Your answer must be every line of the data below that holds the string "Wood", copied exactly.

── Task input ──

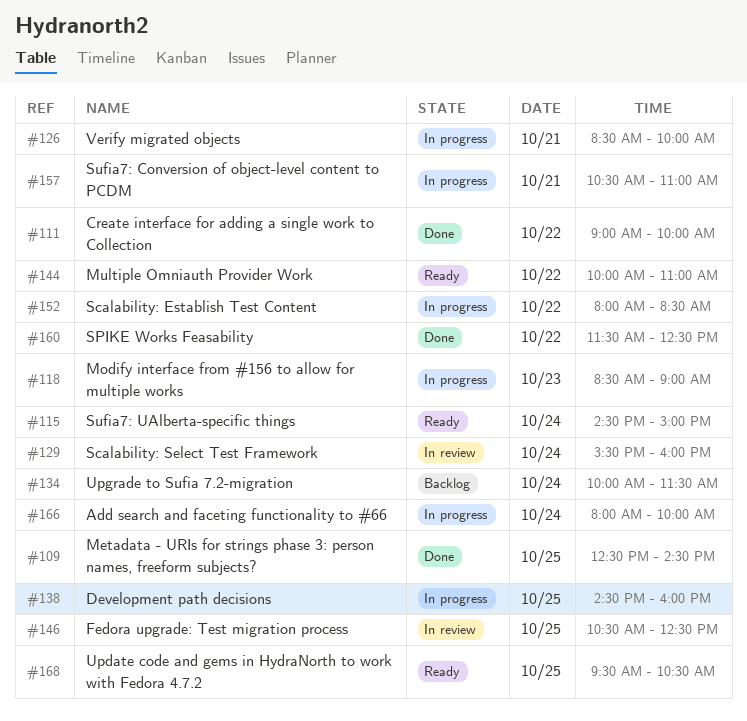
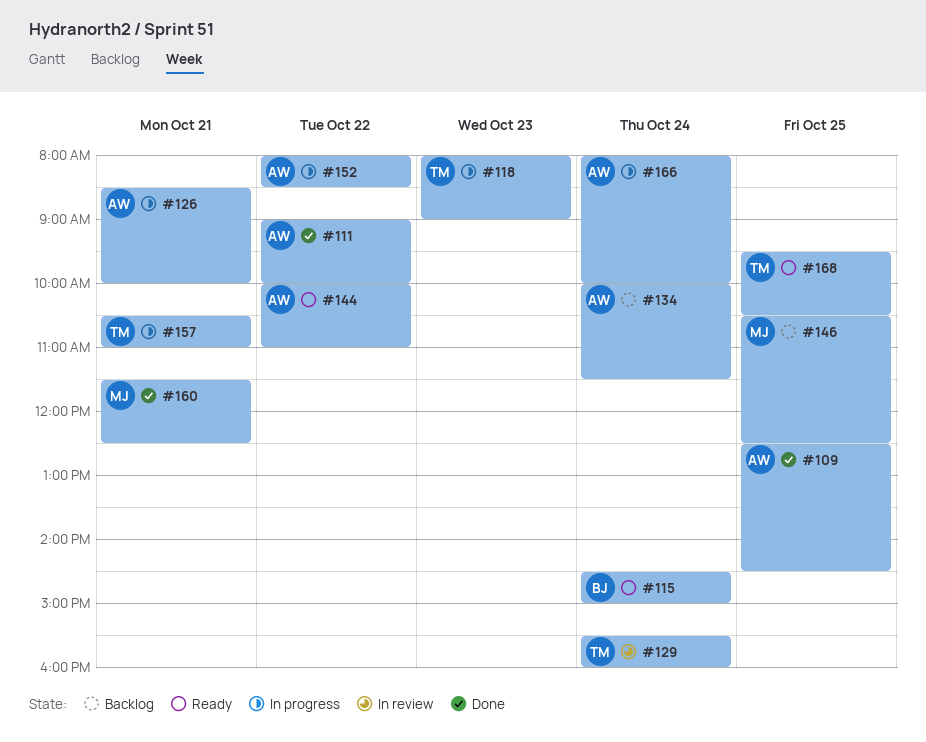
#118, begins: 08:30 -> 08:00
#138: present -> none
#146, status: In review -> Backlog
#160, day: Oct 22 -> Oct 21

───
── Task input ──

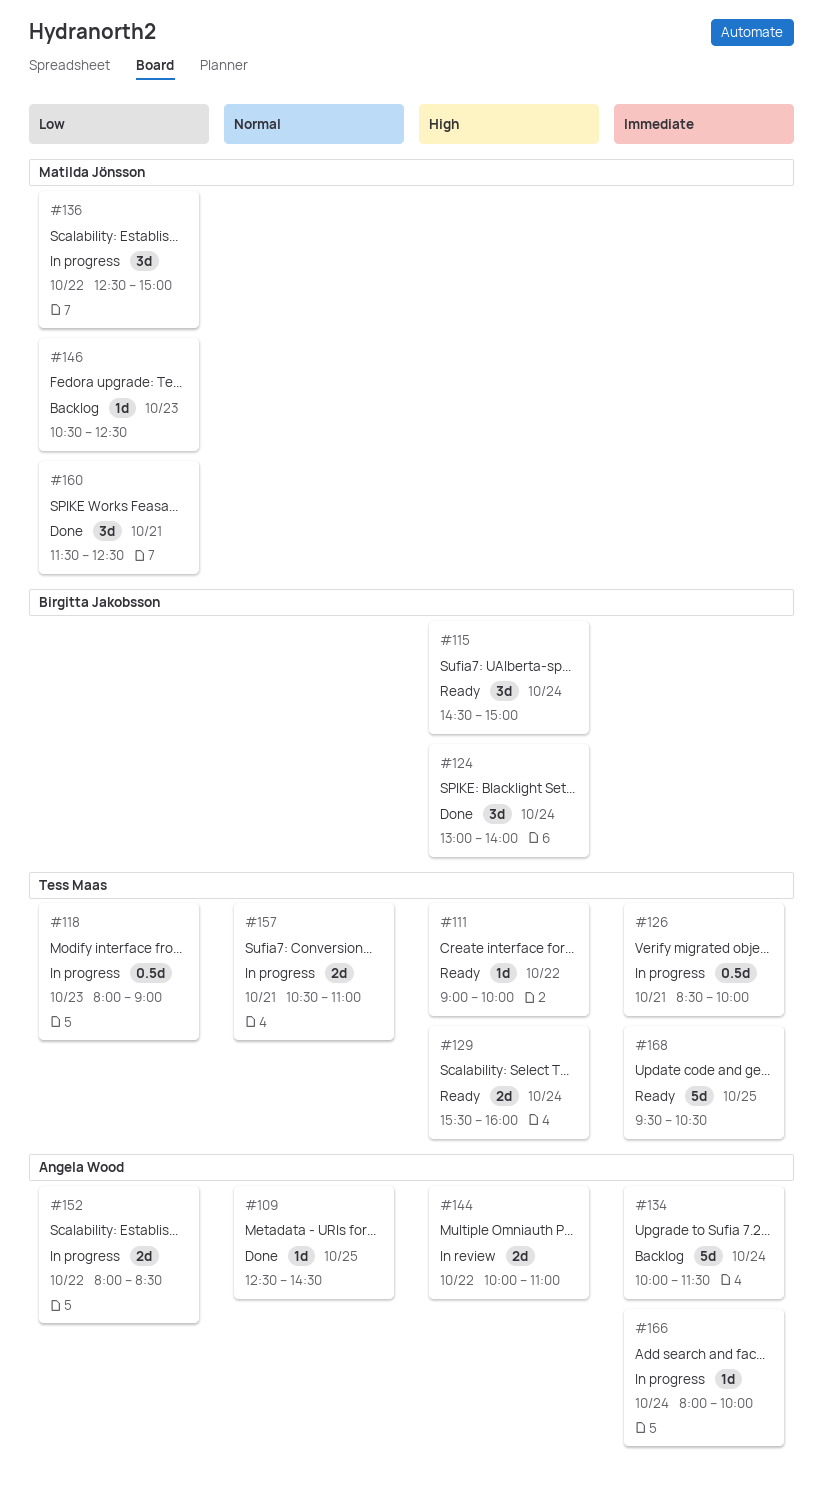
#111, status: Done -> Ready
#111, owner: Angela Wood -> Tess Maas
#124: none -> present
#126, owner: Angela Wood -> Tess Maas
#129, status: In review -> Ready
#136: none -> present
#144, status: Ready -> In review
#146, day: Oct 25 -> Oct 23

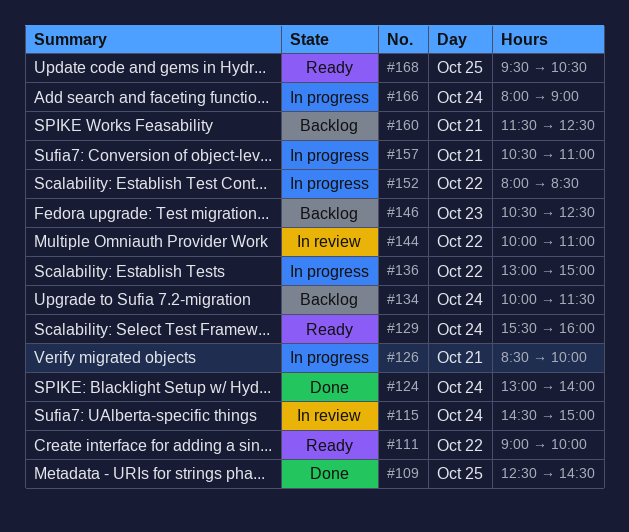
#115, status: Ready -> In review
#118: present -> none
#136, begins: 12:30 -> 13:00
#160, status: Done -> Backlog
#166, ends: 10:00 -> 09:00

───

Task output:
#111, owner: Angela Wood -> Tess Maas
#126, owner: Angela Wood -> Tess Maas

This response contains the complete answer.